SESCO, a Japanese group that assists schools in the DRC kicked off the week with a lecture and panel discussion on the issue. Osaka University took up the torch with a lecture followed by an informal forum (over cups of coffee from the Kivus in the DRC) via Skype with Goma in the DRC and Washington D.C. A representative of World Vision in Goma was kind enough to speak to the students in Osaka about the situation there, and Maurice Carney (Executive Director of Friends of the Congo) was kind enough to be up and talking about the issues at 6am. These events were coordinated by the Kansai chapter of the Japan-Rwanda Youth Conference. The week was capped off by a very successful theatrical event run by Peace Village. A play written specifically for Congo Week brought home the connections between the DRC’s minerals, the conflict, and Japan in a way that no lecture could – suffice it to say that tears were shed.
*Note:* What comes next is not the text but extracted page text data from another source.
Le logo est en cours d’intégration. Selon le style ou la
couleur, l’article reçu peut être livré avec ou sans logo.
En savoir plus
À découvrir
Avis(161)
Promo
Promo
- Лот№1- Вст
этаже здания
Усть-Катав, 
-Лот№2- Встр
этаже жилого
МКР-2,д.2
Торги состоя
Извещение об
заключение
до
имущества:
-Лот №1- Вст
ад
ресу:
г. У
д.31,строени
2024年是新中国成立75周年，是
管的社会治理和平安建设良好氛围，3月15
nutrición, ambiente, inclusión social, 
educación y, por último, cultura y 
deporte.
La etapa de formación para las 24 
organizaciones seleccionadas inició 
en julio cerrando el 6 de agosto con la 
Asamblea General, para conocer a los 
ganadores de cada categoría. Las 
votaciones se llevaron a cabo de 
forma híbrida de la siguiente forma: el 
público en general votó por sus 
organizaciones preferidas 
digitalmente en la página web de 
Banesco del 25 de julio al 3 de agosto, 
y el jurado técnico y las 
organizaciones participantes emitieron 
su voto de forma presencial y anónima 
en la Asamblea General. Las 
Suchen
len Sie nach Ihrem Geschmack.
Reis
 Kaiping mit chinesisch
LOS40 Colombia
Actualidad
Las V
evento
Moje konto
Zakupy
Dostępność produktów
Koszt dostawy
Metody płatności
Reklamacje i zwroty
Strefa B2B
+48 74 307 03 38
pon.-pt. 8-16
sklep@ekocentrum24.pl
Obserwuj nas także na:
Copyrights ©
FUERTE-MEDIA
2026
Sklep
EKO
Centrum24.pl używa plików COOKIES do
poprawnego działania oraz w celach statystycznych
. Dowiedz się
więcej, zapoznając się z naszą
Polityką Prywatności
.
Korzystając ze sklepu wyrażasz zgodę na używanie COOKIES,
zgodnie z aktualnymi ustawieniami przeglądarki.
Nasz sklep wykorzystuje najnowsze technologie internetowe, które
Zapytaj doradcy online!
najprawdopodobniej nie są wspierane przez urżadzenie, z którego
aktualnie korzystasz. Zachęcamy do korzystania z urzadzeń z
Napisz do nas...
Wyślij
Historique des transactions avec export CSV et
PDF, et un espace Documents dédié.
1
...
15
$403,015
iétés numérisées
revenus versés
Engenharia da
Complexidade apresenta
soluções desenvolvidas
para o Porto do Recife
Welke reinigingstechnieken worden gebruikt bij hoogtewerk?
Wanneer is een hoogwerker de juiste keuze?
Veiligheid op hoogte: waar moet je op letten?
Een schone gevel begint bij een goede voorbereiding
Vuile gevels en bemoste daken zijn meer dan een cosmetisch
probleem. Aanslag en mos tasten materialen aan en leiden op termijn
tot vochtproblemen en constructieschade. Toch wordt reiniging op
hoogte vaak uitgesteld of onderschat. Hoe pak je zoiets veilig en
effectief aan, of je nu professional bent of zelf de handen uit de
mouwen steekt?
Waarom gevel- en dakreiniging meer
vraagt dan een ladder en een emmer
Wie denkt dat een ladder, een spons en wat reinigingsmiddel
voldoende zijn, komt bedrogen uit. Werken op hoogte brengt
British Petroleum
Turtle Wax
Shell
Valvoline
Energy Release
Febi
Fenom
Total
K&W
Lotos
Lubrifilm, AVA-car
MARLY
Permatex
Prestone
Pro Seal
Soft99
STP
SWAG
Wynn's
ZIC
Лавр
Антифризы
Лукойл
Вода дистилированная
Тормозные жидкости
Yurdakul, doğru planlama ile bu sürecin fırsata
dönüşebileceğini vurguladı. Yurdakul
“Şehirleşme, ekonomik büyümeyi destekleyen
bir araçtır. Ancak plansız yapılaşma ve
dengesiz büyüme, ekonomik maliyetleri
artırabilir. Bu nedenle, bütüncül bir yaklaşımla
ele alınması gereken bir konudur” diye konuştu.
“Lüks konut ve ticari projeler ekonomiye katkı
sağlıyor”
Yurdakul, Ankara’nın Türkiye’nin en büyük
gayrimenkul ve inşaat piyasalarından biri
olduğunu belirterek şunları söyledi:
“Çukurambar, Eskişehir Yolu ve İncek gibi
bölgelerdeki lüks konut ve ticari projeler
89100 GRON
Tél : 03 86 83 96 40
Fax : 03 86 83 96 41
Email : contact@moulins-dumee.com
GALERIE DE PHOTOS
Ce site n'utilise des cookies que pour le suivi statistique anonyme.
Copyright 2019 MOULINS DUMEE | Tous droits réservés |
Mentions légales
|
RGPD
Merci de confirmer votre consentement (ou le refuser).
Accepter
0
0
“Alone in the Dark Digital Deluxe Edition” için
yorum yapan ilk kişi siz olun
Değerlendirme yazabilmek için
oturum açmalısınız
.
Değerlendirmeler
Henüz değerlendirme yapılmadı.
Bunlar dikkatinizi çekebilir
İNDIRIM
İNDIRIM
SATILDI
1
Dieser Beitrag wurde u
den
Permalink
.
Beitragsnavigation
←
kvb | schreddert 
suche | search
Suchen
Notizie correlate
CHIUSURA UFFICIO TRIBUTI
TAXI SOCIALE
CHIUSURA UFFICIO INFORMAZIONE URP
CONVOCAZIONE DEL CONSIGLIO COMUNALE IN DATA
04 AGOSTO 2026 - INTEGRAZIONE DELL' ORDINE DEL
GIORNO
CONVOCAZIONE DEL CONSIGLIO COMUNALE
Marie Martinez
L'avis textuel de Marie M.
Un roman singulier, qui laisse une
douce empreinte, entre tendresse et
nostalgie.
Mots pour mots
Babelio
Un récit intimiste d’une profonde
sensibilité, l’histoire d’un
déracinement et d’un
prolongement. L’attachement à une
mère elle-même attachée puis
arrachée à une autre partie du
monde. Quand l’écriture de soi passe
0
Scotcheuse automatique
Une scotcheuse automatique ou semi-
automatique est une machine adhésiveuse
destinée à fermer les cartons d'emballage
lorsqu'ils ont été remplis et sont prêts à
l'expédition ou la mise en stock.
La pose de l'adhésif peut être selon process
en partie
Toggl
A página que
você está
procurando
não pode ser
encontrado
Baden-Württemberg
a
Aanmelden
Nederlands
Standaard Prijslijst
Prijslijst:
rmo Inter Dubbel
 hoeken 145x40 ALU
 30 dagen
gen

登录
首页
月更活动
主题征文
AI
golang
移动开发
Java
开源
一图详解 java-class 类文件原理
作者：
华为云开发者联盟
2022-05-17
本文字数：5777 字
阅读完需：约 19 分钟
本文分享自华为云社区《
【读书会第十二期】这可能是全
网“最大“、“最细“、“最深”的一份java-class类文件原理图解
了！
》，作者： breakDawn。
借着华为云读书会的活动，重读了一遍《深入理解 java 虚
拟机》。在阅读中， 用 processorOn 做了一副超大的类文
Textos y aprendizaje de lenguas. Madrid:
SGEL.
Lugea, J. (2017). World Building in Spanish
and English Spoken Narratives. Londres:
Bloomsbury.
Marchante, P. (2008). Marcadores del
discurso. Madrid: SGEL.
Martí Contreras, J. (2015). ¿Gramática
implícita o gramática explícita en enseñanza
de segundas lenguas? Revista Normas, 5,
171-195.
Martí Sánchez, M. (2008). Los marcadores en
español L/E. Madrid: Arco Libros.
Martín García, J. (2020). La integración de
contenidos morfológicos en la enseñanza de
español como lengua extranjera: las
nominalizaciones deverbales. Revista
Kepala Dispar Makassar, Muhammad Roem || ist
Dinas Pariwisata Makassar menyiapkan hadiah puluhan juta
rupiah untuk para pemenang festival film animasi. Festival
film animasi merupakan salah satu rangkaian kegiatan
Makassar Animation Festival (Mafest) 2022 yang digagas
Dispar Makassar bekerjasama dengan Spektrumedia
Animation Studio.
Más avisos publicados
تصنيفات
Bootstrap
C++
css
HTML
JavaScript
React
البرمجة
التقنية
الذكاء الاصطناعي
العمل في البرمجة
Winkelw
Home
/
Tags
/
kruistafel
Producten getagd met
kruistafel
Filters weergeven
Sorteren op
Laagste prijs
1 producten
We hope to repeat some of these events in the near future. There is an open offer for more dailogue between the students at Osaka University and the Friends of the Congo, and the play was too good to be shelved after just one night. The struggle to raise awareness and get a serious dialogue going about this global problem must go on.

It is not an easy struggle. The media in Japan continues to stubbornly refuse to acknowledge the gravity of this conflict and its global implications. The Yomiuri Newspaper (Japan’s leading newspaper), which (like the rest of Japan’s media) generally tends to ignore most of what goes on beyond Japan’s borders, devoted more coverage in one day to the rescue of 33 miners in Chile than it did to five years of conflict in the DRC.

Japan cannot keep its head in the sand forever. Sanyo has just announced that it will increase its production of lithium ion batteries tenfold over the next five years to meet demands for supposedly environmentally friendly hybrid/electric cars. Cobalt is a key ingredient in lithium ion batteries, and some 41 percent of the world’s cobalt comes from the DRC. The connection between the controversial mining industry in the DRC and key industries in Japan continues to strengthen.

In Maurice Carney’s message to the students in Osaka, the reminder that what we do here in Japan to raise awareness about the DRC serves also as a source of encouragement for the people in the DRC was inspiring. So to the people of the Congo, from those of us here in Japan who know and who care, know that you are not alone.